European stocks will push higher over the next six months with banks providing the driving force, according to Bank of America Merrill Lynch strategists.
In a note published Thursday, BAML analysts, led by head of European equity strategy Sebastian Raedler, said the upside potential for European equities would be driven by positive euro area Purchasing Managers’ Index (PMI) momentum, and cyclical stocks outperforming defensives.
“In combination with our assumptions of moderately higher real bond yields, a fade in European policy uncertainty and mild headwinds from EUR upside, this implies a rise in the Stoxx 600 to 395 by year-end and 405 by next March,” the note said.
The pan-European blue chip index was trading at around 389.4 points late Thursday morning, but recovered to around 390.6 following the announcement of a massive stimulus package from the European Central Bank (ECB).
BAML is overweight European banks, on the premise that they tend to outperform the market when euro area PMI momentum is positive and German bund yields are rising.
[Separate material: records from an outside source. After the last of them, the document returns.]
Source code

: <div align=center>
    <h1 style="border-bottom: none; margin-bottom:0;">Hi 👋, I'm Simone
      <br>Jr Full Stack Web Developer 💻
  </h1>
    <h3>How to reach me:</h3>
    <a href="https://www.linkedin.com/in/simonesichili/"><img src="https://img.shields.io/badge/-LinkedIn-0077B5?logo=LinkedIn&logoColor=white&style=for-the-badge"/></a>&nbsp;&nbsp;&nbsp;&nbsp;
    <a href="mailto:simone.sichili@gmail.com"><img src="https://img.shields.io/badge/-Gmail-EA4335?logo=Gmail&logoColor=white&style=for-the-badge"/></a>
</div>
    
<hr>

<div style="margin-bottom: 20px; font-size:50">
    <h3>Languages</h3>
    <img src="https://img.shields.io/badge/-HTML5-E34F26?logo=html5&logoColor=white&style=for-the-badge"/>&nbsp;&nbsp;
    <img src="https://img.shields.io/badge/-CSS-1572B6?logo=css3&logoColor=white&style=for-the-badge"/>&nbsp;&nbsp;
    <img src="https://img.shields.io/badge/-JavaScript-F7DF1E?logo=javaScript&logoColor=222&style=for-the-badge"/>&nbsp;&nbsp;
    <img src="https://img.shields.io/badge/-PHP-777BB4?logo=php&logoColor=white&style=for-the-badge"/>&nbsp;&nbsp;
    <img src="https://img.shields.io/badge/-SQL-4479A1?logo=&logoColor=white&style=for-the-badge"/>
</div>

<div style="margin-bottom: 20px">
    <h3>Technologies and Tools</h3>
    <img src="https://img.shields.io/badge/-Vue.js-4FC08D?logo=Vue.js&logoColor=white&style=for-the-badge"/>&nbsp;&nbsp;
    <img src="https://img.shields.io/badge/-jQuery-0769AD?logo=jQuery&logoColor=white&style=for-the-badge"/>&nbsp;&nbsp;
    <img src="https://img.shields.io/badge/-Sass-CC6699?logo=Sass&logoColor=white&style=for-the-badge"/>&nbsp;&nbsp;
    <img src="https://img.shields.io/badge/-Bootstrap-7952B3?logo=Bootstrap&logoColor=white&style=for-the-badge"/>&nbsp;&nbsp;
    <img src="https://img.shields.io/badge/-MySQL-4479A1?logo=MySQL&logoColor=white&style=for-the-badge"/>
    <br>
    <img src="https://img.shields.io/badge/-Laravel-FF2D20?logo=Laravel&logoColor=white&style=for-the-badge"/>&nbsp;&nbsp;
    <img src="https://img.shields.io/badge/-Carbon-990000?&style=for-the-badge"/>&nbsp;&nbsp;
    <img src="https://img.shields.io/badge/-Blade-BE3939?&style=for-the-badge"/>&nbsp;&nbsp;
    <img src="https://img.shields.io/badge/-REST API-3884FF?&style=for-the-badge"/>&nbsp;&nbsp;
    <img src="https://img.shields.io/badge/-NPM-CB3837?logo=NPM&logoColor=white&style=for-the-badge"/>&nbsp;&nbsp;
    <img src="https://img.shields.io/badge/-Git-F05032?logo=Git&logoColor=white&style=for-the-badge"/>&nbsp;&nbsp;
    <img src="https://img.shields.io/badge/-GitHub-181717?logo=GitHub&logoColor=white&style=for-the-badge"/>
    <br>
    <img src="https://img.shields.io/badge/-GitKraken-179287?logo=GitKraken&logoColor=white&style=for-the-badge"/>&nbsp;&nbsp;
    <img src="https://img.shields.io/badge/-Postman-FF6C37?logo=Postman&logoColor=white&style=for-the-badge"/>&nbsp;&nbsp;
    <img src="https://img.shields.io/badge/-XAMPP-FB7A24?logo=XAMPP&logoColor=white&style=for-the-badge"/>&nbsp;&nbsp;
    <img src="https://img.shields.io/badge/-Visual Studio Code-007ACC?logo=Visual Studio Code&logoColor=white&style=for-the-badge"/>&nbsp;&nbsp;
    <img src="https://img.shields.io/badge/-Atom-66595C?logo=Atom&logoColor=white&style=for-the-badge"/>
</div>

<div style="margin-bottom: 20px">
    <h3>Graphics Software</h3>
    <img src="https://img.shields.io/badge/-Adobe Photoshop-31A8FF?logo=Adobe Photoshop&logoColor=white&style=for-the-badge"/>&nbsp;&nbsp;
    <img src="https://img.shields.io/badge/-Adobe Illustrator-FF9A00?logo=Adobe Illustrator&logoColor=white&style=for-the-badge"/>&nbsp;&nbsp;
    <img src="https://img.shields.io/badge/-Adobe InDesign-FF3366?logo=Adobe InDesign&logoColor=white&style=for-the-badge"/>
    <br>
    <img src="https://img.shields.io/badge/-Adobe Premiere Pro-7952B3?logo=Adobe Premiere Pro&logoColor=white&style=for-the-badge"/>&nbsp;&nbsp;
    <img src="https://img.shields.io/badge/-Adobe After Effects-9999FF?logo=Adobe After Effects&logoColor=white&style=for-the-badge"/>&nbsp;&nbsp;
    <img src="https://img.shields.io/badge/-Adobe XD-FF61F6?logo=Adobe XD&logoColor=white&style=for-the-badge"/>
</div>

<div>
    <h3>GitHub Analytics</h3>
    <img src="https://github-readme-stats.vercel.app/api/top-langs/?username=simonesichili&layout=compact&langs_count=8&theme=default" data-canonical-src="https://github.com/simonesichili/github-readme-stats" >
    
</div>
BAML analysis implies a 10% rise for banks’ share price by December this year.
After underperforming defensive stocks by almost 20% since mid-2018, European cyclicals have recently rebounded, and BAML believes the rally has further to go.
“Our analysis of European cyclicals versus defensives is based on Euro area PMIs, US bond yields and FX. Our assumptions of positive PMI momentum and bond yield upside are consistent with 5% upside for cyclicals versus defensives by early next year,” the note explained.
The note pointed out that pharmaceuticals in Europe typically underperform the market when U.S. 10-year Treasury yields rise and the dollar weakens, given the sector’s high U.S. sales exposure, and the BAML team is therefore underweight pharma.
“Our assumption for higher US bond yields implies this underperformance is set to continue, pointing to 5% downside for pharma’s price relative by early Q1,” the note added.
BAML is also overweight European mining stocks, based on an assumption of rising copper prices.